From an athletics standpoint, Bernard wasn’t missing much. A knee injury early in Moe’s career, compounded by primitive diagnosis and treatment, severely slowed him. Over 15 years as a backup catcher, Berg notched exactly 441 hits in 663 games.
What set Moe apart was his charm, charisma and erudition.
What set Moe apart was his charm, charisma and erudition. He studied Sanskrit at the Sorbonne one offseason and read multiple newspapers every day. When he went to Japan on a barnstorming tour with Babe Ruth and other major league stars, he made a point of learning Japanese.
Berg carried a camera everywhere on that trip, and he made a point of checking out the roof of a tall Tokyo hotel in order to shoot a 360-degree panorama of the city. It’s not altogether clear if he was already working officially (albeit surreptitiously) for the U.S. government, but his film was of significant help when the U.S. went to war with Japan after Pearl Harbor.
In fact, in early 1942 Berg recorded a radio segment in Japanese that was broadcast in Japan and drew on the goodwill he’d accumulated over two prewar visits and a mutual love of baseball.
Berg had been sent on research missions to South America, but that was too far from the real action. It appears he found a home in 1943 in the newly created Office of Strategic Services (OSS), the intelligence branch that evolved into the CIA after the war.
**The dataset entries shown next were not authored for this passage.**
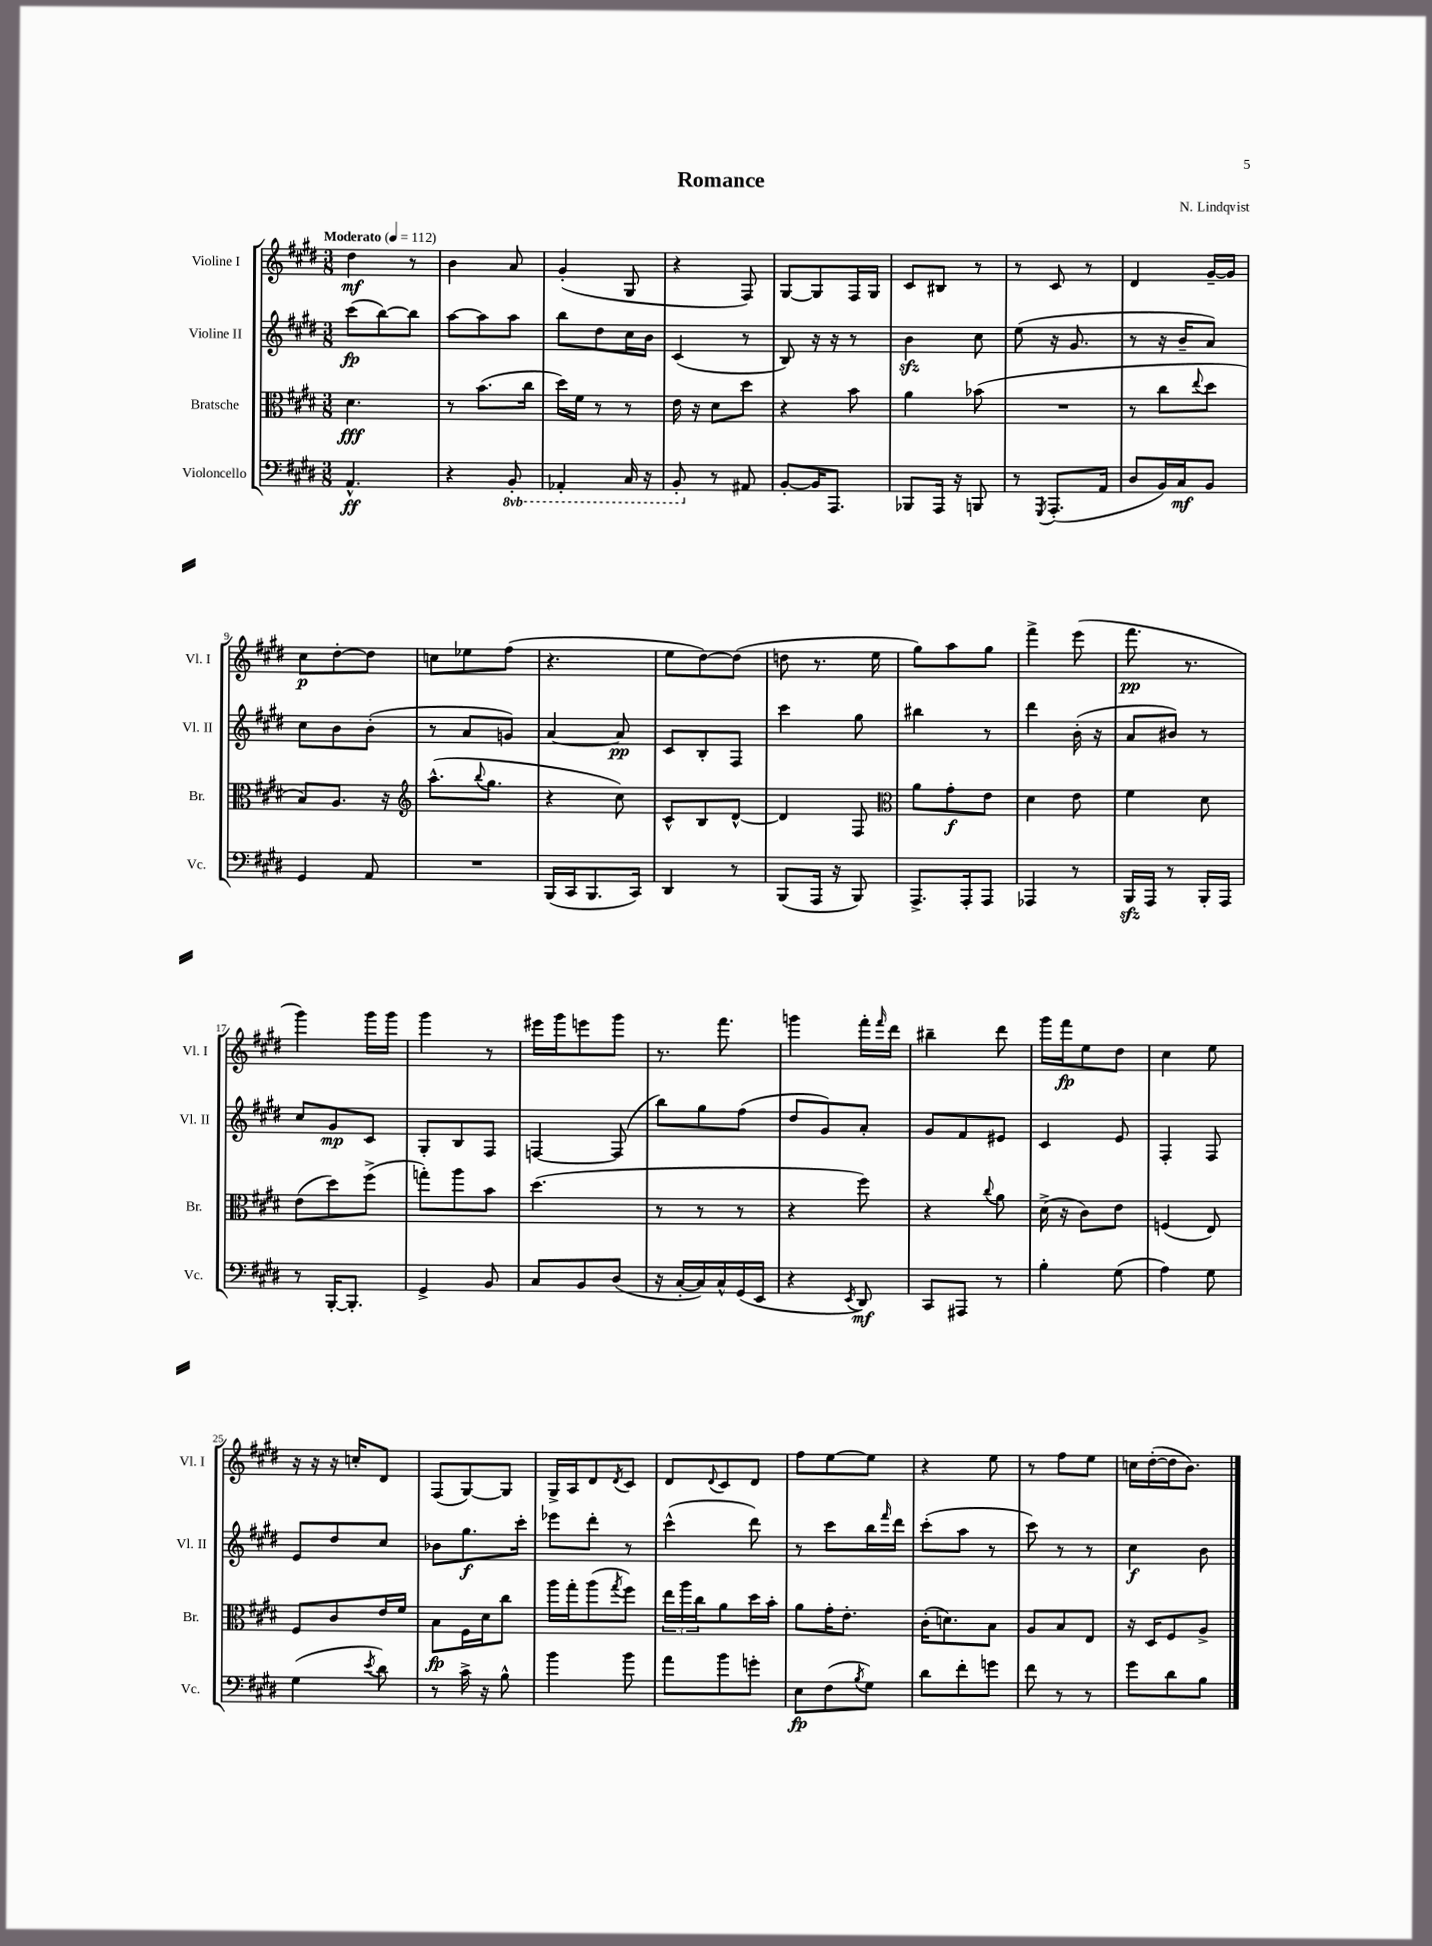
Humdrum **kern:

**kern	**kern	**kern	**kern
*staff4	*staff3	*staff2	*staff1
*clefF4	*clefC3	*clefG2	*clefG2
*k[f#c#g#d#]	*k[f#c#g#d#]	*k[f#c#g#d#]	*k[f#c#g#d#]
*M3/8	*M3/8	*M3/8	*M3/8
*MM112	*MM112	*MM112	*MM112
4.AA^^/	4.d#\	(8ccc#\L	4dd#\
.	.	[8bb\)	.
.	.	8bb\]J	8r
=	=	=	=
4r	8r	[8aa\L	4b\
.	(8.b\L	8aa\]	.
8BBB'/	.	8aa\J	8a/
.	16cc#\Jk	.	.
=	=	=	=
4AAA-'/	16dd#\LL)	8bb\L	(4g#'/
.	16f#\JJ	.	.
.	8r	8dd#\	.
16CC#/	8r	16cc#\L	8G#/
16r	.	16b\JJ	.
=	=	=	=
8BBB'/	16e\	(4c#/	4r
.	16r	.	.
8r	8d#\L	.	.
8AA#/	8dd#\J	8r	8F#/)
=	=	=	=
[8BB'/L	4r	8B/)	[8G#/L
16BB/]K	.	16r	8G#/]
8.AAA/J	.	16r	.
.	8b\	8r	16F#/L
.	.	.	16G#/JJ
=	=	=	=
8BBB-/L	4a\	4b\	8c#/L
16AAA/Jk	.	.	8B#/J
16r	.	.	.
8BBB/	(8b-\	8cc#\	8r
=	=	=	=
8r	4.r	(8ee\	8r
8qGGG#/	.	.	.
(8.AAA'/L	.	16r	8c#/
.	.	8.g#/	.
.	.	.	8r
16AA/Jk	.	.	.
=	=	=	=
8D#/L	8r	8r	4d#/
16BB/L)	8cc#\L	16r	.
16C#/J	.	16b~/LK	.
.	8qqee/	.	.
8BB/J	8dd#\J	8a/J)	[16g#~/LL
.	.	.	16g#/]JJ
=	=	=	=
4GG#/	8B/L)	8cc#\L	8cc#\L
.	8.A/J	8b\	[8dd#'\
8AA/	.	(8b'\J	8dd#\]J
.	16r	.	.
=	=	=	=
*	*clefG2	*	*
4.r	(8.aa^^\L	8r	8cc\L
.	.	8a/L	8ee-\
.	8qqbb/	.	.
.	8.gg#\J	.	.
.	.	8g/J)	(8ff#\J
=	=	=	=
(16BBB/LL	4r	[4a/	4.r
16CC#/J	.	.	.
8.BBB/	.	.	.
.	8cc#\)	8a/]	.
16CC#/Jk)	.	.	.
=	=	=	=
4DD#/	8c#^^/L	8c#/L	8ee\L
.	8B/	8B'/	[8dd#\)
8r	[8d#^^/J	8F#/J	(8dd#\]J
=	=	=	=
(8BBB/L	4d#/]	4ccc#\	8dd\
16AAA/Jk	.	.	8.r
16r	.	.	.
8BBB/)	8F#/	8gg#\	.
.	.	.	16ee\
=	=	=	=
*	*clefC3	*	*
8.AAA^/L	8a\L	4bb#\	8gg#\L)
.	8g#'\	.	8aa\
16AAA'/k	.	.	.
8AAA/J	8e\J	8r	8gg#\J
=	=	=	=
4AAA-/	4d#\	4ddd#\	4fff#^\
8r	8e\	(16b'\	(8eee\
.	.	16r	.
=	=	=	=
16BBB/LL	4f#\	8a/L	8.fff#\
16AAA/JJ	.	.	.
8r	.	8b#/J)	.
.	.	.	8.r
16BBB'/LL	8d#\	8r	.
16AAA/JJ	.	.	.
=	=	=	=
8r	(8e\L	8cc#/L	4ggg#\)
[16BBB'/LK	8dd#\)	8g#/	.
8.BBB'/]J	.	.	.
.	(8ff#^\J	8c#/J	16ggg#\LL
.	.	.	16ggg#\JJ
=	=	=	=
4GG#^/	8gg'\L)	8G#'/L	4ggg#\
.	8aa\	8B/	.
8BB/	8b\J	8F#/J	8r
=	=	=	=
8C#/L	(4.dd#\	[4F/	16eee#\LL
.	.	.	16ggg#\J
8BB/	.	.	8eee\
(8D#/J	.	(8F/]	8ggg#\J
=	=	=	=
16r	8r	8bb\L)	8.r
[16C#'/LL	.	.	.
16C#/])	8r	8gg#\	.
16C#^^/	.	.	8.fff#\
(16GG#/	8r	(8ff#\J	.
16EE/JJ	.	.	.
=	=	=	=
4r	4r	8dd#/L	4ggg\
.	.	8g#/)	.
8qEE/	.	.	.
8DD#/)	8ff#\)	8a'/J	16fff#'\LL
.	.	.	16qqfff#/
.	.	.	16ddd#\JJ
=	=	=	=
8CC#/L	4r	8g#/L	4bb#~\
8AAA#/J	.	8f#/	.
.	8qqcc#/	.	.
8r	8a\	8e#/J	8ddd#\
=	=	=	=
4B'\	(16d#^\	4c#/	16ggg#\LL
.	16r	.	16fff#\J
.	8c#\L)	.	8ee\
(8G#\	8e\J	8e/	8dd#\J
=	=	=	=
4A\)	(4F/	4F#'/	4cc#\
8G#\	8E/)	8F#/	8ee\
=	=	=	=
(4G#\	8F#/L	8e/L	16r
.	.	.	16r
.	8c#/	8dd#/	16r
.	.	.	16cc'/LK
8qe/	.	.	.
8d#\)	16e/L	8cc#/J	8d#/J
.	16f#/JJ	.	.
=	=	=	=
8r	8B\L	8b-\L	(8F#/L
16c#^\	16F#\L	8.gg#\	[8G#/)
16r	16d#\J	.	.
8B^^\	8cc#\J	.	8G#/]J
.	.	16ccc#'\Jk	.
=	=	=	=
4b\	16aa\LL	8eee-\L	16G#^/LL
.	16gg#'\J	.	16A/J
.	(8aa\	8ddd#'\J	8d#/
.	8qgg#/	.	8qd#/
8b\	8ff#\J)	8r	8c#/J
=	=	=	=
8a\L	24ee\LL	(4ccc#^^\	8d#/L
.	24aa\	.	.
.	24cc#\J	.	.
.	.	.	8qqd#/
8b\	8a\	.	8c#/
8g'\J	16dd#\L	8ddd#\)	8d#/J
.	16b'\JJ	.	.
=	=	=	=
8E\L	8a\L	8r	8ff#\L
(8F#\	16g#'\K	8ccc#\L	[8ee\
.	8.e'\J	.	.
8qB/	.	.	.
8G#\J)	.	16bb\L	8ee\]J
.	.	16qqfff#/	.
.	.	16ddd#\JJ	.
=	=	=	=
8d#\L	(16c#'\LK	(8ccc#'\L	4r
.	8.d\)	.	.
8f#'\	.	8aa\J	.
8g\J	8B\J	8r	8ee\
=	=	=	=
8f#\	8A/L	8ccc#\)	8r
8r	8B/	8r	8ff#\L
8r	8E/J	8r	8ee\J
=	=	=	=
8g#\L	16r	4cc#\	16cc\LL
.	16D#/LK	.	([16dd#'\
8d#\	8F#/	.	16dd#\]J
.	.	.	8.b\J)
8B\J	8A^/J	8b\	.
==	==	==	==
*-	*-	*-	*-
His primary and crucial assignment was to ascertain how close the Germans were to having a nuclear weapon, and to sway Italian scientists from the Axis to the Allies. To successfully carry off his cover story, Berg was briefed on the science and strategy of the Manhattan Project.
One biographer recounts, “The OSS had given the Manhattan Project its own spy, in effect, its own field agent to pursue questions of interest wherever he could in Europe. And that was Moe Berg.”
Kempner accords a great deal of screen time to this episode in Berg’s clandestine career as a professional spook. It’s a great story, in which the solidly built ex-catcher is assigned to attend a conference in Switzerland and determine — from the keynote speech by a visiting German scientist, Werner Heisenberg — if the Nazis are within reach of perfecting the bomb.
Berg carries a pistol to the symposium, with orders to use it on Heisenberg if he deems it necessary. It would be churlish of me to recount the outcome of Berg’s suicide mission except to say that the catcher-turned-spy, who spoke seven languages, lived unhappily ever after the war.
Kempner leaves us wanting to know more about Berg’s later years. By the weirdest of coincidences, Sam Berg headed a group of doctors sent to Nagasaki to study the effects of radiation poisoning. Incredibly, the two brothers never knew about each other’s exploits.
That lone fact reveals that there’s still more to know about Moe Berg’s story.